─── Page text ───
Eye of the Storm


Mallory sports a tribal headdress, having just participated in a fire ritual. Suddenly his joking pleas to the gods result in a torrent of water roaring straight toward them! With the water at their heels, they manage to leap aside at the last possible moment. It’s time to slide out, and they arrive in a deserted town where a mysterious force field is slowly consuming everything in its path. They are surprised to see Dr. Geiger again, but he doesn’t recognize them. Suddenly, Geiger leaps into the energy barrier. Inside the Chandler Hotel, Stu, a bellhop, informs the Sliders that one day he found himself along with other survivors alone in this deserted world. The Sliders decide to confront that “man upstairs” for an explanation. They are shocked to find Dr. Geiger again. Apparently the Geiger they initially met was his alternate. Meanwhile, the unexplained energy barrier is moving toward the hotel and within a few hours, it will consume everyone. Dr. Geiger convinces Diana, against her better judgment, to help him split Quinn from Mallory’s body. But Geiger is secretly using the experiment to help him stabilize his own existence, from his disembodied state, in this Earth dimension. Meanwhile, Rembrandt and Maggie accidentally come across tens of disfigured people hiding in the basement and realize Geiger’s true intentions. They rush back to Geiger’s suite in time to stop Mallory from being transformed into Geiger. As the energy barrier enters the hotel, the refugees panic and charge up the stairs to Geiger’s suite. Once more, Geiger offers to help separate Quinn from Mallory. But the result is hopeless — they are inextricably linked like Siamese twins. When the sliding vortex opens, Rembrandt, Maggie and Mallory jump in. But the refugees break through the door and Stu shoots Geiger dead. Before Diana follows the Sliders, she pulls a switch to send the refugees back to their original Earth dimension.
─── Record list ───
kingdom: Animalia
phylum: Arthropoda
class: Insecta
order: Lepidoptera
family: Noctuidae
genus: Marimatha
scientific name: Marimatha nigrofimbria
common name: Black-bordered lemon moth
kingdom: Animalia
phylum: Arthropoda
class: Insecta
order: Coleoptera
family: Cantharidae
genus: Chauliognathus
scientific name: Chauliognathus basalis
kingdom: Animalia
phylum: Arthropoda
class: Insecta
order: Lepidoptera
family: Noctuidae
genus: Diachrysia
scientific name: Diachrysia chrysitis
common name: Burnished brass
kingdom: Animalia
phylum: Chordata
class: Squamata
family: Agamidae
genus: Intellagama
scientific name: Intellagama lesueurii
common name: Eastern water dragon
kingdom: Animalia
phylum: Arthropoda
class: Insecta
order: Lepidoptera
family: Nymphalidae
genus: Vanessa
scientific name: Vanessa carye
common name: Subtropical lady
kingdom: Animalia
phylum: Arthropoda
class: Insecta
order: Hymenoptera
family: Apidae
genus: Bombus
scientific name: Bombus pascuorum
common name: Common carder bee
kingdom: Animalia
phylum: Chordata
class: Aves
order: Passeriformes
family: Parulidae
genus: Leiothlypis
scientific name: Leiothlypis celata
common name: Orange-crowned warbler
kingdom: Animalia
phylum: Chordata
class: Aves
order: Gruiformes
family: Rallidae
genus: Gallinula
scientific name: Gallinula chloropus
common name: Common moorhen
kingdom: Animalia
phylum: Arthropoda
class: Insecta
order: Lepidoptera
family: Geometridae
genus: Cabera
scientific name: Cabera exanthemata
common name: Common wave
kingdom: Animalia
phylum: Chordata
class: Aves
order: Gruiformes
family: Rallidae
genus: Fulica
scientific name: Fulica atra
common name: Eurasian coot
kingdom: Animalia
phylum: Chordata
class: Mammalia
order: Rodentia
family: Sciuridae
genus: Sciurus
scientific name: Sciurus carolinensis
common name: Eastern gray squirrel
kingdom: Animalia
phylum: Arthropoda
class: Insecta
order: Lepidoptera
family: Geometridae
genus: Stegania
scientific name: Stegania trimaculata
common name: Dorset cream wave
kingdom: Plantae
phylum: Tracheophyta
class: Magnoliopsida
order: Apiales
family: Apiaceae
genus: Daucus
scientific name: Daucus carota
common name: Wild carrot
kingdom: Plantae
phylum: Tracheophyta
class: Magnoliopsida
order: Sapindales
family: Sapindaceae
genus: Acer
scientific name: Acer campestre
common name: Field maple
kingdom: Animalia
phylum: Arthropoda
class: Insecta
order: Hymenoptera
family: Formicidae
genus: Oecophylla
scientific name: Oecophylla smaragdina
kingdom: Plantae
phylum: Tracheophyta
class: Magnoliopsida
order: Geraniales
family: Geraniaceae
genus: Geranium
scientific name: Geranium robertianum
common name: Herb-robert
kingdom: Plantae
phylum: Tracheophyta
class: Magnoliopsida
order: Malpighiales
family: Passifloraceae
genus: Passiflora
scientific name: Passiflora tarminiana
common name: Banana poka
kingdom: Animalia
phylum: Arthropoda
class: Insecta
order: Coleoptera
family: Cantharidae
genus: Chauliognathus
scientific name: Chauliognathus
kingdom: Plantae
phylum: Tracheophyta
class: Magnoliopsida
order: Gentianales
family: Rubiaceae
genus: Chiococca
───
Reproduce the episode summary titled "Eye of the Storm" above, word for word and in full.

--- Answer below ---
Eye of the Storm


Mallory sports a tribal headdress, having just participated in a fire ritual. Suddenly his joking pleas to the gods result in a torrent of water roaring straight toward them! With the water at their heels, they manage to leap aside at the last possible moment. It’s time to slide out, and they arrive in a deserted town where a mysterious force field is slowly consuming everything in its path. They are surprised to see Dr. Geiger again, but he doesn’t recognize them. Suddenly, Geiger leaps into the energy barrier. Inside the Chandler Hotel, Stu, a bellhop, informs the Sliders that one day he found himself along with other survivors alone in this deserted world. The Sliders decide to confront that “man upstairs” for an explanation. They are shocked to find Dr. Geiger again. Apparently the Geiger they initially met was his alternate. Meanwhile, the unexplained energy barrier is moving toward the hotel and within a few hours, it will consume everyone. Dr. Geiger convinces Diana, against her better judgment, to help him split Quinn from Mallory’s body. But Geiger is secretly using the experiment to help him stabilize his own existence, from his disembodied state, in this Earth dimension. Meanwhile, Rembrandt and Maggie accidentally come across tens of disfigured people hiding in the basement and realize Geiger’s true intentions. They rush back to Geiger’s suite in time to stop Mallory from being transformed into Geiger. As the energy barrier enters the hotel, the refugees panic and charge up the stairs to Geiger’s suite. Once more, Geiger offers to help separate Quinn from Mallory. But the result is hopeless — they are inextricably linked like Siamese twins. When the sliding vortex opens, Rembrandt, Maggie and Mallory jump in. But the refugees break through the door and Stu shoots Geiger dead. Before Diana follows the Sliders, she pulls a switch to send the refugees back to their original Earth dimension.